• Estratto:
▬▬▬▬▬▬▬▬▬▬

Sabato 16 Febbraio 2019
A questo giro siamo un po’ meno e forse anche un po’ sfigati, nonostante il mezzo corazzato del forte e generoso Wainer le slavine prima della galleria ci impongono di muovere le chiappette se vogliamo entrare in grotta, le squadre sono presto fatte:
5 reggiani (Zanga, Sonia, Matteo, Wainer ed Hendrix) che si infileranno in Arbadrix per verificare se il ramo sinistro degli Etnei comunica con i bigoli posti dopo la sala delle tre vie (o due corde) mentre i tre pratesi (Mario, Alessio e Fabio) si imbucheranno nel Gigi per andare a fare una risalita sopra la “padella”.
Come la volta scorsa abbiamo il collegamento radio che sicuramente è un bel punto di riferimento.
Dopo aver traversato il Pozzo del Nazgul in corrispondenza di una corda che sale guardando verso il basso il meandro si approfondisce verticalmente per una ventina di metri, si tratta di verificare che il meandro che a valle si getta nella sala sotto al Nazgul, a monte non prosegua per conto proprio.
Risaliamo il Pozzo della padella e ci apprestiamo a superare il limite esplorativo di oltre dieci anni fa. Allora dopo la risalita effettuata dal medesimo e Stefano Bettini di Firenze, Moreno si affacciò intravedendo ambienti ampi e promettenti che decidemmo di tenere in fresco per occasioni migliori.
La Sala biliardo posta sopra la testa del pozzo è bella, adornata da una verticale con pareti stratificate e lavorate dall’acqua così da conferirgli una forma a campana con alla base massi di frana.

▬▬▬▬▬▬▬▬▬▬

• Voci fornite:
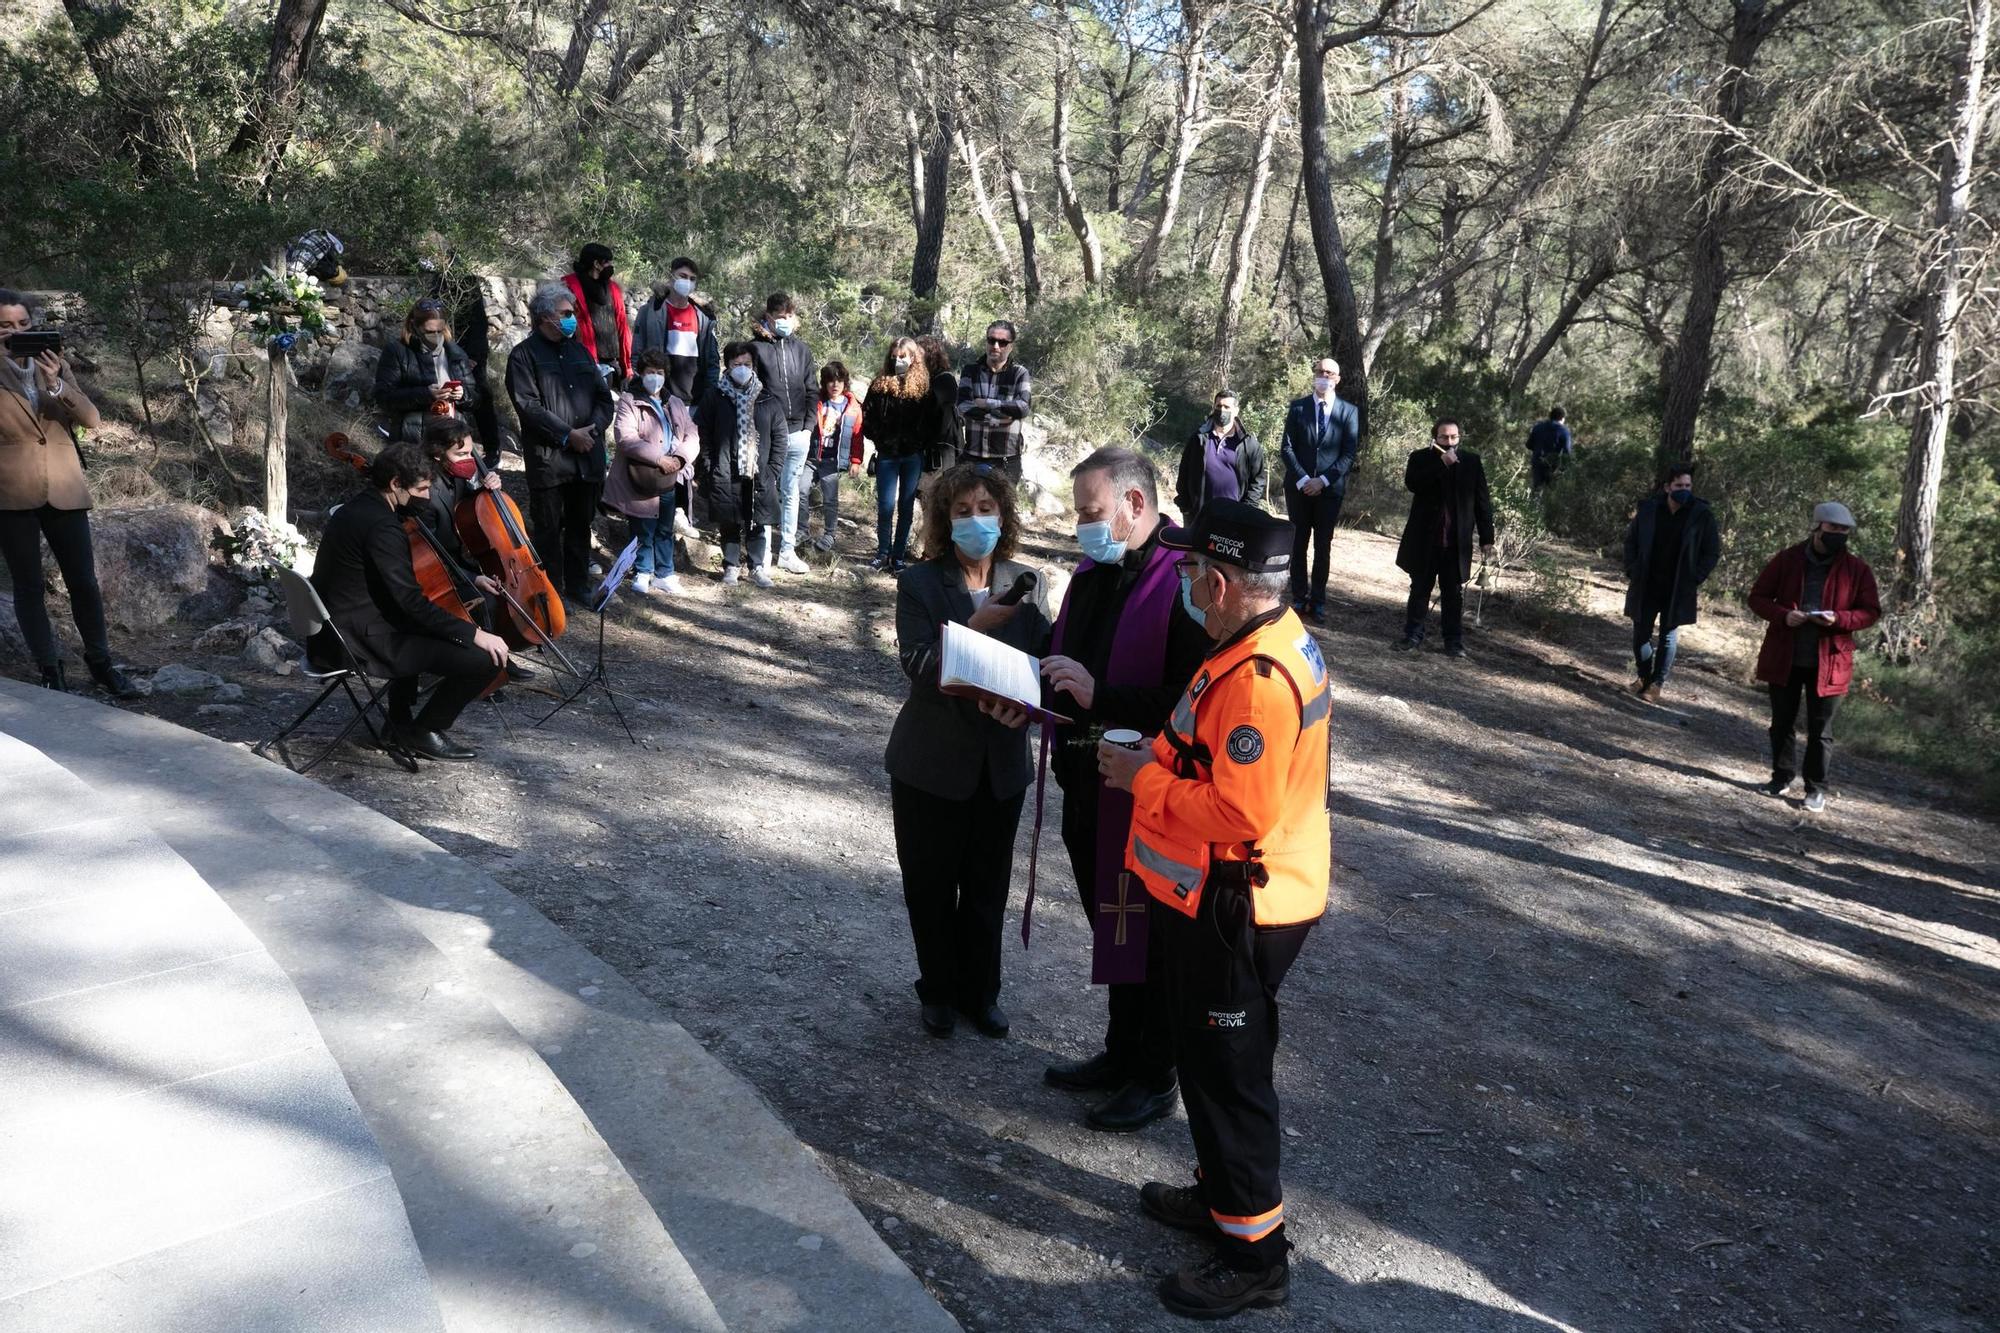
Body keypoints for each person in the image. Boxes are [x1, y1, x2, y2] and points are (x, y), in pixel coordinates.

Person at [1095, 499, 1330, 1320]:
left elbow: (1241, 814)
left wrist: (1142, 782)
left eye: (1194, 570)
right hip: (1217, 895)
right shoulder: (1248, 642)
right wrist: (1151, 754)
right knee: (1204, 1059)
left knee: (1230, 1078)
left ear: (1224, 582)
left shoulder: (1261, 678)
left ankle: (1256, 1255)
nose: (1186, 581)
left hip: (1240, 903)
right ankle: (1220, 1197)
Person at [1037, 447, 1209, 1132]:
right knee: (1112, 920)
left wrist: (1101, 693)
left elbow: (1192, 698)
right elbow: (1062, 658)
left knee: (1154, 940)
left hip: (1151, 794)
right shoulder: (1092, 570)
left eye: (1092, 512)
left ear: (1135, 505)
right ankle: (1119, 1051)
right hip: (1087, 778)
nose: (1083, 527)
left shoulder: (1185, 583)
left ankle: (1155, 1073)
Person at [884, 463, 1051, 1039]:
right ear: (943, 519)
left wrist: (1027, 708)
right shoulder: (920, 584)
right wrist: (974, 626)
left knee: (986, 889)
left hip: (1001, 767)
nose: (976, 519)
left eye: (986, 508)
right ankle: (938, 992)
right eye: (962, 510)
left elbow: (1043, 666)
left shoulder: (1029, 581)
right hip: (929, 766)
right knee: (930, 887)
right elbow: (919, 664)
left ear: (1003, 516)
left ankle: (982, 994)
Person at [308, 440, 511, 762]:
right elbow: (410, 603)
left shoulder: (355, 509)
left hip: (332, 631)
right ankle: (423, 731)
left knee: (422, 629)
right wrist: (475, 633)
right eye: (421, 489)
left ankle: (399, 722)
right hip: (355, 642)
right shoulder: (382, 527)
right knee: (486, 660)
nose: (427, 497)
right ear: (394, 484)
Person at [0, 290, 137, 697]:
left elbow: (92, 420)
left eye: (23, 325)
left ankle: (100, 663)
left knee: (84, 582)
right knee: (28, 587)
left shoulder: (54, 365)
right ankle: (49, 670)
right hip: (10, 493)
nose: (15, 333)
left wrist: (57, 383)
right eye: (5, 326)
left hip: (63, 486)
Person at [1747, 502, 1881, 814]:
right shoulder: (1787, 559)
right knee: (1781, 723)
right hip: (1786, 656)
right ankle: (1780, 777)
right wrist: (1783, 615)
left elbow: (1871, 611)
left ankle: (1815, 789)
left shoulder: (1857, 570)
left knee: (1821, 732)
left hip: (1831, 661)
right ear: (1818, 528)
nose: (1839, 535)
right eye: (1834, 529)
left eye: (1844, 531)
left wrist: (1840, 619)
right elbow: (1758, 597)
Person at [506, 282, 615, 604]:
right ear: (544, 316)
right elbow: (528, 406)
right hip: (551, 461)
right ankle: (549, 594)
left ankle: (578, 587)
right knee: (549, 531)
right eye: (566, 314)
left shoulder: (579, 351)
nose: (572, 320)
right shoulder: (523, 356)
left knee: (581, 528)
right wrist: (568, 435)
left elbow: (603, 399)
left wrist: (592, 431)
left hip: (586, 459)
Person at [1394, 418, 1494, 658]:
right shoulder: (1420, 458)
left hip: (1455, 543)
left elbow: (1482, 502)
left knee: (1453, 593)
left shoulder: (1471, 461)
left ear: (1459, 437)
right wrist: (1441, 464)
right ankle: (1413, 636)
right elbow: (1413, 484)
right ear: (1434, 438)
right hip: (1425, 539)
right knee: (1420, 589)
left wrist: (1487, 538)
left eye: (1454, 437)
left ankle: (1453, 642)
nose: (1449, 442)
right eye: (1444, 437)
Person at [1622, 463, 1719, 703]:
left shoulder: (1701, 514)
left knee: (1668, 635)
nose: (1684, 490)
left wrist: (1695, 578)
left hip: (1678, 587)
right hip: (1647, 582)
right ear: (1667, 487)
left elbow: (1711, 552)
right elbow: (1631, 541)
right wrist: (1632, 569)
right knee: (1640, 634)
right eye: (1679, 486)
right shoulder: (1649, 510)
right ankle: (1644, 677)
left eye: (1688, 485)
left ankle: (1656, 684)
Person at [605, 348, 699, 596]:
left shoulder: (675, 402)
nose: (655, 377)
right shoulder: (629, 400)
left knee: (665, 528)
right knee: (642, 527)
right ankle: (642, 571)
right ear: (641, 373)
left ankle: (665, 573)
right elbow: (626, 438)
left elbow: (692, 433)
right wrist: (659, 459)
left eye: (659, 372)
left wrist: (679, 458)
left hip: (671, 475)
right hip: (642, 475)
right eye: (650, 372)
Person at [1277, 356, 1360, 621]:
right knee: (1298, 543)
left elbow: (1348, 454)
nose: (1324, 376)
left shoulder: (1349, 412)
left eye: (1329, 372)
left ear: (1337, 379)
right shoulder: (1299, 408)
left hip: (1329, 491)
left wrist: (1322, 481)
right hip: (1299, 489)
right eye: (1320, 371)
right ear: (1314, 375)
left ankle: (1318, 600)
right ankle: (1299, 598)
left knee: (1323, 546)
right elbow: (1287, 448)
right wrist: (1303, 479)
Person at [698, 342, 784, 588]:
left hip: (758, 472)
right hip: (726, 469)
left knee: (757, 519)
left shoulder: (767, 398)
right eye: (737, 364)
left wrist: (772, 470)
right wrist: (709, 463)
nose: (742, 369)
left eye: (747, 364)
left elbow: (780, 437)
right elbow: (703, 432)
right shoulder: (715, 396)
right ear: (727, 365)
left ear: (754, 366)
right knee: (730, 520)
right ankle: (731, 566)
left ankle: (757, 566)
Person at [748, 292, 816, 574]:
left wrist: (810, 427)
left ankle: (786, 551)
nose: (784, 322)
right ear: (768, 318)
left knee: (792, 492)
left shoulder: (802, 350)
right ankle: (761, 555)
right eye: (778, 318)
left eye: (788, 317)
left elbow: (812, 390)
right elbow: (752, 391)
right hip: (769, 433)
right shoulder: (755, 349)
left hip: (799, 431)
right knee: (765, 490)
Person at [417, 243, 503, 467]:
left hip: (468, 352)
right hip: (444, 348)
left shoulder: (465, 283)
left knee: (480, 397)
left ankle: (492, 448)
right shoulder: (437, 280)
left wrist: (473, 356)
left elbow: (478, 323)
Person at [862, 336, 939, 572]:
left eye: (903, 357)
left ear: (913, 358)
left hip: (912, 456)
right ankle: (882, 553)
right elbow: (868, 417)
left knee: (906, 506)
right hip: (887, 455)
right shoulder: (879, 384)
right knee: (885, 505)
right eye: (895, 357)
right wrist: (881, 439)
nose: (898, 361)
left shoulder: (925, 387)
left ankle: (898, 556)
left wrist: (918, 443)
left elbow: (932, 422)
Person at [373, 298, 476, 444]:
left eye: (440, 331)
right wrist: (426, 394)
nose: (435, 336)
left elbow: (476, 398)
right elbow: (383, 397)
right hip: (412, 437)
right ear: (414, 326)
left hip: (452, 435)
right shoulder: (396, 351)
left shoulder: (455, 352)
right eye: (429, 331)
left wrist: (462, 394)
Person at [631, 256, 719, 409]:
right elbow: (637, 353)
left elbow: (712, 361)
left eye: (692, 279)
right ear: (670, 278)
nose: (687, 282)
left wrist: (710, 395)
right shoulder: (650, 312)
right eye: (683, 276)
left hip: (695, 404)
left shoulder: (703, 317)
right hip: (660, 400)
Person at [956, 320, 1032, 485]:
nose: (996, 346)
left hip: (1006, 459)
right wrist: (1001, 419)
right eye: (992, 340)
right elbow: (962, 406)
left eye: (1003, 342)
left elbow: (1023, 408)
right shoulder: (971, 371)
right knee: (967, 508)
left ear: (1010, 346)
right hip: (972, 455)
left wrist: (988, 403)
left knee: (1004, 510)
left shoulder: (1019, 373)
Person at [1176, 389, 1267, 520]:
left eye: (1227, 407)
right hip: (1198, 514)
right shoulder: (1199, 438)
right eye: (1218, 406)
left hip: (1233, 517)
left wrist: (1247, 510)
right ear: (1213, 408)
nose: (1222, 410)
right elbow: (1184, 471)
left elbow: (1257, 481)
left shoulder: (1248, 444)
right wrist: (1185, 505)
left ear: (1236, 411)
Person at [804, 362, 863, 553]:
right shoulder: (817, 401)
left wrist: (855, 461)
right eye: (830, 381)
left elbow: (857, 436)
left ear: (845, 382)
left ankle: (830, 534)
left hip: (832, 460)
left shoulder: (852, 407)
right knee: (800, 491)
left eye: (839, 380)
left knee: (830, 499)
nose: (835, 385)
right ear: (824, 383)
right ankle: (801, 531)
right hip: (812, 458)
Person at [561, 242, 631, 389]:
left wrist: (627, 366)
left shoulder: (613, 289)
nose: (611, 266)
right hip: (583, 359)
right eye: (607, 262)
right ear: (596, 264)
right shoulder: (569, 286)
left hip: (611, 361)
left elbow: (622, 326)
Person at [917, 334, 961, 481]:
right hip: (927, 450)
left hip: (940, 452)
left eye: (919, 354)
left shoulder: (944, 380)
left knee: (936, 496)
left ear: (930, 355)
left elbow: (943, 418)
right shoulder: (928, 379)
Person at [1526, 405, 1573, 495]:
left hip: (1537, 461)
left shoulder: (1538, 427)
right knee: (1551, 492)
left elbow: (1528, 445)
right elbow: (1567, 452)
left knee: (1537, 489)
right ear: (1562, 418)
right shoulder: (1563, 431)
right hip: (1552, 465)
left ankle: (1535, 508)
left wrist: (1538, 450)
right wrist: (1564, 469)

▬▬▬▬▬▬▬▬▬▬

• Compito A:
Secondo l'estratto, come si chiamano i tre pratesi che entrano nel Gigi?
• Compito B:
Riporta dall'estratto il passo che inizia con "Come la volta" e termina con "per conto proprio.".

• Risposta A:
Mario, Alessio e Fabio.

• Risposta B:
Come la volta scorsa abbiamo il collegamento radio che sicuramente è un bel punto di riferimento.
Dopo aver traversato il Pozzo del Nazgul in corrispondenza di una corda che sale guardando verso il basso il meandro si approfondisce verticalmente per una ventina di metri, si tratta di verificare che il meandro che a valle si getta nella sala sotto al Nazgul, a monte non prosegua per conto proprio.